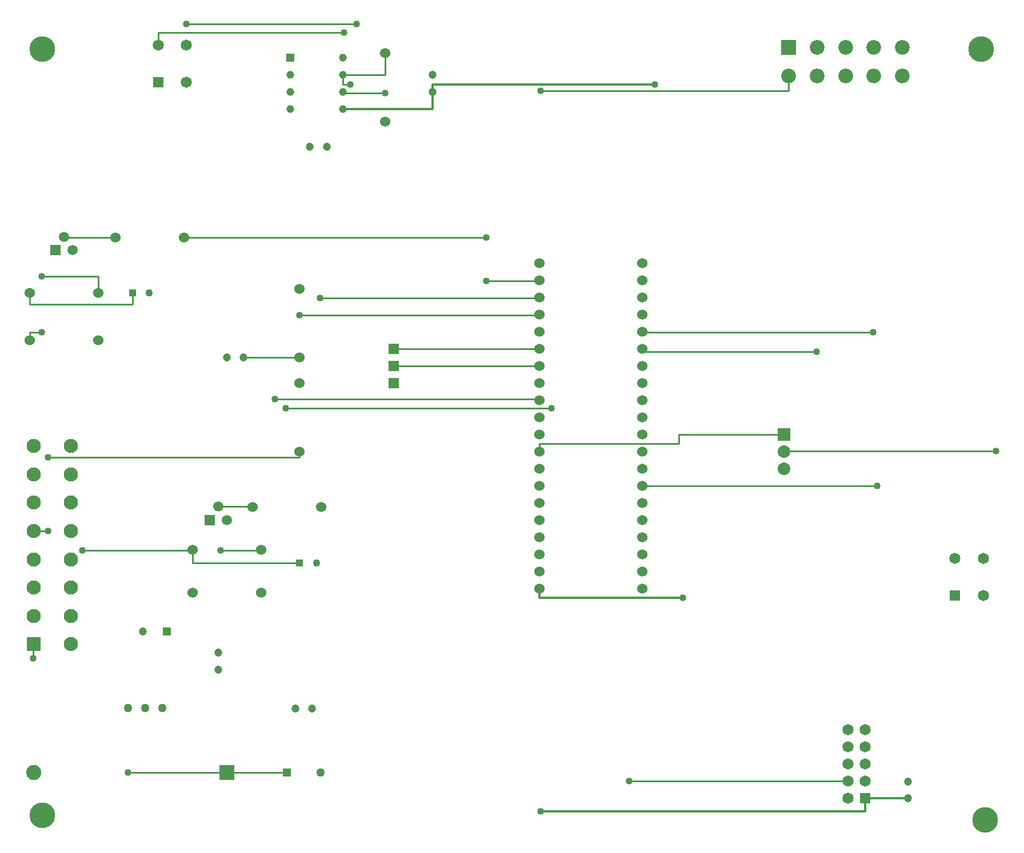
<source format=gbr>
G04 DesignSpark PCB Gerber Version 9.0 Build 5138 *
%FSLAX35Y35*%
%MOIN*%
%ADD24R,0.04331X0.04331*%
%ADD74R,0.04563X0.04563*%
%ADD21R,0.04724X0.04724*%
%ADD22R,0.05020X0.05020*%
%ADD72R,0.05965X0.05965*%
%ADD76R,0.06000X0.06000*%
%ADD28R,0.06496X0.06496*%
%ADD26R,0.07323X0.07323*%
%ADD14R,0.08268X0.08268*%
%ADD70R,0.08563X0.08563*%
%ADD18R,0.08858X0.08858*%
%ADD10C,0.01000*%
%ADD12C,0.01181*%
%ADD11C,0.04000*%
%ADD25C,0.04331*%
%ADD75C,0.04563*%
%ADD20C,0.04724*%
%ADD17C,0.04961*%
%ADD23C,0.05020*%
%ADD73C,0.05965*%
%ADD16C,0.06000*%
%ADD29C,0.06496*%
%ADD27C,0.07323*%
%ADD15C,0.08268*%
%ADD71C,0.08563*%
%ADD19C,0.08858*%
%ADD13C,0.14961*%
X0Y0D02*
D02*
D10*
X15600Y328159D02*
Y321624D01*
X75600*
Y328159*
X17549Y115009D02*
Y123159D01*
X18100*
X22588Y305246D02*
X15600D01*
Y300659*
X22588Y338002D02*
X55600D01*
Y328159*
X26368Y189340D02*
X18100D01*
Y189301*
X26368Y232175D02*
X173100D01*
Y235659*
X35600Y361033D02*
Y360659D01*
X65738*
X72982Y48238D02*
X130600D01*
Y48159*
X110600Y178002D02*
Y178159D01*
Y178002D02*
X46525D01*
X110600D02*
Y170659D01*
X173100*
X127155Y178002D02*
X150600D01*
Y178159*
X130600Y48159D02*
X165600D01*
X140443Y290659D02*
X173100D01*
X145600Y203159D02*
Y203533D01*
X125600*
X158651Y266191D02*
X313100D01*
Y265659*
X173100Y315324D02*
X313100D01*
Y315659*
X185108Y325403D02*
X313100D01*
Y325659*
X198474Y455659D02*
X223100D01*
Y468159*
X198966Y480364D02*
X90600D01*
Y473041*
X202746Y450128D02*
X198474D01*
Y455659*
X206525Y485403D02*
X106998D01*
X222903Y445088D02*
X198474D01*
Y445659*
X228100Y285659D02*
X313100D01*
X228100Y295659D02*
X313100D01*
X282116Y335482D02*
X313100D01*
Y335659*
X282116Y360679D02*
X105738D01*
Y360659*
X313100Y235659D02*
Y240403D01*
X394242*
Y245659*
X455600*
X313612Y446348D02*
X458494D01*
Y455009*
X319911Y261151D02*
X164950D01*
X365265Y43198D02*
X493100D01*
Y43159*
X474872Y293907D02*
X373100D01*
Y295659*
X507628Y305246D02*
X373100D01*
Y305659*
X510147Y215797D02*
X373100D01*
Y215659*
X579439Y235954D02*
X455600D01*
Y235659*
D02*
D11*
X17549Y115009D03*
X22588Y305246D03*
Y338002D03*
X26368Y189340D03*
Y232175D03*
X46525Y178002D03*
X72982Y48238D03*
X106998Y485403D03*
X127155Y178002D03*
X158651Y266191D03*
X164950Y261151D03*
X173100Y315324D03*
X185108Y325403D03*
X198966Y480364D03*
X202746Y450128D03*
X206525Y485403D03*
X222903Y445088D03*
X282116Y335482D03*
Y360679D03*
X313612Y25561D03*
Y446348D03*
X319911Y261151D03*
X365265Y43198D03*
X380383Y450128D03*
X396761Y150285D03*
X474872Y293907D03*
X507628Y305246D03*
X510147Y215797D03*
X579439Y235954D03*
D02*
D12*
X250600Y445817D02*
Y435659D01*
X198474*
X313612Y25561D02*
X503100D01*
Y33159*
X380383Y450128D02*
X250600D01*
Y445817*
X396761Y150285D02*
X313100D01*
Y155659*
X503100Y33159D02*
X528100D01*
D02*
D13*
X23100Y23159D03*
Y470659D03*
X570600D03*
X573100Y20659D03*
D02*
D14*
X18100Y123159D03*
D02*
D15*
Y139694D03*
Y156230D03*
Y172765D03*
Y189301D03*
Y205836D03*
Y222372D03*
Y238907D03*
X39754Y123159D03*
Y139694D03*
Y156230D03*
Y172765D03*
Y189301D03*
Y205836D03*
Y222372D03*
Y238907D03*
D02*
D16*
X15600Y300659D03*
Y328159D03*
X55600Y300659D03*
Y328159D03*
X65738Y360659D03*
X105738D03*
X110600Y153159D03*
Y178159D03*
X145600Y203159D03*
X150600Y153159D03*
Y178159D03*
X173100Y235659D03*
Y275659D03*
Y290659D03*
Y330659D03*
X185600Y203159D03*
X223100Y428159D03*
Y468159D03*
X313100Y155659D03*
Y165659D03*
Y175659D03*
Y185659D03*
Y195659D03*
Y205659D03*
Y215659D03*
Y225659D03*
Y235659D03*
Y245659D03*
Y255659D03*
Y265659D03*
Y275659D03*
Y285659D03*
Y295659D03*
Y305659D03*
Y315659D03*
Y325659D03*
Y335659D03*
Y345659D03*
X373100Y155659D03*
Y165659D03*
Y175659D03*
Y185659D03*
Y195659D03*
Y205659D03*
Y215659D03*
Y225659D03*
Y235659D03*
Y245659D03*
Y255659D03*
Y265659D03*
Y275659D03*
Y285659D03*
Y295659D03*
Y305659D03*
Y315659D03*
Y325659D03*
Y335659D03*
Y345659D03*
D02*
D17*
X73100Y86033D03*
X83100D03*
X93100D03*
D02*
D18*
X130600Y48159D03*
D02*
D19*
X18002D03*
D02*
D70*
X458494Y471545D03*
D02*
D71*
Y455009D03*
X475029D03*
Y471545D03*
X491565Y455009D03*
Y471545D03*
X508100Y455009D03*
Y471545D03*
X524635Y455009D03*
Y471545D03*
D02*
D20*
X81820Y130659D03*
X125600Y108317D03*
Y118159D03*
X130600Y290659D03*
X140443D03*
X170600Y85659D03*
X179045Y413592D03*
X180443Y85659D03*
X188887Y413592D03*
X250600Y445817D03*
Y455659D03*
X528100Y33159D03*
Y43002D03*
D02*
D21*
X95600Y130659D03*
D02*
D22*
X165600Y48159D03*
D02*
D23*
X185285D03*
D02*
D24*
X75600Y328159D03*
X173100Y170659D03*
D02*
D25*
X85443Y328159D03*
X182943Y170659D03*
D02*
D26*
X455600Y245659D03*
D02*
D27*
Y225659D03*
Y235659D03*
D02*
D28*
X90600Y451387D03*
X503100Y33159D03*
X555502Y151545D03*
D02*
D29*
X90600Y473041D03*
X107135Y451387D03*
Y473041D03*
X493100Y33159D03*
Y43159D03*
Y53159D03*
Y63159D03*
Y73159D03*
X503100Y43159D03*
Y53159D03*
Y63159D03*
Y73159D03*
X555502Y173198D03*
X572037Y151545D03*
Y173198D03*
D02*
D72*
X30600Y353159D03*
X120600Y195659D03*
D02*
D73*
X35600Y361033D03*
X40600Y353159D03*
X125600Y203533D03*
X130600Y195659D03*
D02*
D74*
X167726Y465659D03*
D02*
D75*
Y435659D03*
Y445659D03*
Y455659D03*
X198474Y435659D03*
Y445659D03*
Y455659D03*
Y465659D03*
D02*
D76*
X228100Y275659D03*
Y285659D03*
Y295659D03*
X0Y0D02*
M02*

</source>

- Directions for this task -
Reproduce the data exactly, please, and omit its pictures.

- Task result -
<source format=gbr>
G04 DesignSpark PCB Gerber Version 9.0 Build 5138 *
%FSLAX35Y35*%
%MOIN*%
%ADD24R,0.04331X0.04331*%
%ADD74R,0.04563X0.04563*%
%ADD21R,0.04724X0.04724*%
%ADD22R,0.05020X0.05020*%
%ADD72R,0.05965X0.05965*%
%ADD76R,0.06000X0.06000*%
%ADD28R,0.06496X0.06496*%
%ADD26R,0.07323X0.07323*%
%ADD14R,0.08268X0.08268*%
%ADD70R,0.08563X0.08563*%
%ADD18R,0.08858X0.08858*%
%ADD10C,0.01000*%
%ADD12C,0.01181*%
%ADD11C,0.04000*%
%ADD25C,0.04331*%
%ADD75C,0.04563*%
%ADD20C,0.04724*%
%ADD17C,0.04961*%
%ADD23C,0.05020*%
%ADD73C,0.05965*%
%ADD16C,0.06000*%
%ADD29C,0.06496*%
%ADD27C,0.07323*%
%ADD15C,0.08268*%
%ADD71C,0.08563*%
%ADD19C,0.08858*%
%ADD13C,0.14961*%
X0Y0D02*
D02*
D10*
X15600Y328159D02*
Y321624D01*
X75600*
Y328159*
X17549Y115009D02*
Y123159D01*
X18100*
X22588Y305246D02*
X15600D01*
Y300659*
X22588Y338002D02*
X55600D01*
Y328159*
X26368Y189340D02*
X18100D01*
Y189301*
X26368Y232175D02*
X173100D01*
Y235659*
X35600Y361033D02*
Y360659D01*
X65738*
X72982Y48238D02*
X130600D01*
Y48159*
X110600Y178002D02*
Y178159D01*
Y178002D02*
X46525D01*
X110600D02*
Y170659D01*
X173100*
X127155Y178002D02*
X150600D01*
Y178159*
X130600Y48159D02*
X165600D01*
X140443Y290659D02*
X173100D01*
X145600Y203159D02*
Y203533D01*
X125600*
X158651Y266191D02*
X313100D01*
Y265659*
X173100Y315324D02*
X313100D01*
Y315659*
X185108Y325403D02*
X313100D01*
Y325659*
X198474Y455659D02*
X223100D01*
Y468159*
X198966Y480364D02*
X90600D01*
Y473041*
X202746Y450128D02*
X198474D01*
Y455659*
X206525Y485403D02*
X106998D01*
X222903Y445088D02*
X198474D01*
Y445659*
X228100Y285659D02*
X313100D01*
X228100Y295659D02*
X313100D01*
X282116Y335482D02*
X313100D01*
Y335659*
X282116Y360679D02*
X105738D01*
Y360659*
X313100Y235659D02*
Y240403D01*
X394242*
Y245659*
X455600*
X313612Y446348D02*
X458494D01*
Y455009*
X319911Y261151D02*
X164950D01*
X365265Y43198D02*
X493100D01*
Y43159*
X474872Y293907D02*
X373100D01*
Y295659*
X507628Y305246D02*
X373100D01*
Y305659*
X510147Y215797D02*
X373100D01*
Y215659*
X579439Y235954D02*
X455600D01*
Y235659*
D02*
D11*
X17549Y115009D03*
X22588Y305246D03*
Y338002D03*
X26368Y189340D03*
Y232175D03*
X46525Y178002D03*
X72982Y48238D03*
X106998Y485403D03*
X127155Y178002D03*
X158651Y266191D03*
X164950Y261151D03*
X173100Y315324D03*
X185108Y325403D03*
X198966Y480364D03*
X202746Y450128D03*
X206525Y485403D03*
X222903Y445088D03*
X282116Y335482D03*
Y360679D03*
X313612Y25561D03*
Y446348D03*
X319911Y261151D03*
X365265Y43198D03*
X380383Y450128D03*
X396761Y150285D03*
X474872Y293907D03*
X507628Y305246D03*
X510147Y215797D03*
X579439Y235954D03*
D02*
D12*
X250600Y445817D02*
Y435659D01*
X198474*
X313612Y25561D02*
X503100D01*
Y33159*
X380383Y450128D02*
X250600D01*
Y445817*
X396761Y150285D02*
X313100D01*
Y155659*
X503100Y33159D02*
X528100D01*
D02*
D13*
X23100Y23159D03*
Y470659D03*
X570600D03*
X573100Y20659D03*
D02*
D14*
X18100Y123159D03*
D02*
D15*
Y139694D03*
Y156230D03*
Y172765D03*
Y189301D03*
Y205836D03*
Y222372D03*
Y238907D03*
X39754Y123159D03*
Y139694D03*
Y156230D03*
Y172765D03*
Y189301D03*
Y205836D03*
Y222372D03*
Y238907D03*
D02*
D16*
X15600Y300659D03*
Y328159D03*
X55600Y300659D03*
Y328159D03*
X65738Y360659D03*
X105738D03*
X110600Y153159D03*
Y178159D03*
X145600Y203159D03*
X150600Y153159D03*
Y178159D03*
X173100Y235659D03*
Y275659D03*
Y290659D03*
Y330659D03*
X185600Y203159D03*
X223100Y428159D03*
Y468159D03*
X313100Y155659D03*
Y165659D03*
Y175659D03*
Y185659D03*
Y195659D03*
Y205659D03*
Y215659D03*
Y225659D03*
Y235659D03*
Y245659D03*
Y255659D03*
Y265659D03*
Y275659D03*
Y285659D03*
Y295659D03*
Y305659D03*
Y315659D03*
Y325659D03*
Y335659D03*
Y345659D03*
X373100Y155659D03*
Y165659D03*
Y175659D03*
Y185659D03*
Y195659D03*
Y205659D03*
Y215659D03*
Y225659D03*
Y235659D03*
Y245659D03*
Y255659D03*
Y265659D03*
Y275659D03*
Y285659D03*
Y295659D03*
Y305659D03*
Y315659D03*
Y325659D03*
Y335659D03*
Y345659D03*
D02*
D17*
X73100Y86033D03*
X83100D03*
X93100D03*
D02*
D18*
X130600Y48159D03*
D02*
D19*
X18002D03*
D02*
D70*
X458494Y471545D03*
D02*
D71*
Y455009D03*
X475029D03*
Y471545D03*
X491565Y455009D03*
Y471545D03*
X508100Y455009D03*
Y471545D03*
X524635Y455009D03*
Y471545D03*
D02*
D20*
X81820Y130659D03*
X125600Y108317D03*
Y118159D03*
X130600Y290659D03*
X140443D03*
X170600Y85659D03*
X179045Y413592D03*
X180443Y85659D03*
X188887Y413592D03*
X250600Y445817D03*
Y455659D03*
X528100Y33159D03*
Y43002D03*
D02*
D21*
X95600Y130659D03*
D02*
D22*
X165600Y48159D03*
D02*
D23*
X185285D03*
D02*
D24*
X75600Y328159D03*
X173100Y170659D03*
D02*
D25*
X85443Y328159D03*
X182943Y170659D03*
D02*
D26*
X455600Y245659D03*
D02*
D27*
Y225659D03*
Y235659D03*
D02*
D28*
X90600Y451387D03*
X503100Y33159D03*
X555502Y151545D03*
D02*
D29*
X90600Y473041D03*
X107135Y451387D03*
Y473041D03*
X493100Y33159D03*
Y43159D03*
Y53159D03*
Y63159D03*
Y73159D03*
X503100Y43159D03*
Y53159D03*
Y63159D03*
Y73159D03*
X555502Y173198D03*
X572037Y151545D03*
Y173198D03*
D02*
D72*
X30600Y353159D03*
X120600Y195659D03*
D02*
D73*
X35600Y361033D03*
X40600Y353159D03*
X125600Y203533D03*
X130600Y195659D03*
D02*
D74*
X167726Y465659D03*
D02*
D75*
Y435659D03*
Y445659D03*
Y455659D03*
X198474Y435659D03*
Y445659D03*
Y455659D03*
Y465659D03*
D02*
D76*
X228100Y275659D03*
Y285659D03*
Y295659D03*
X0Y0D02*
M02*

</source>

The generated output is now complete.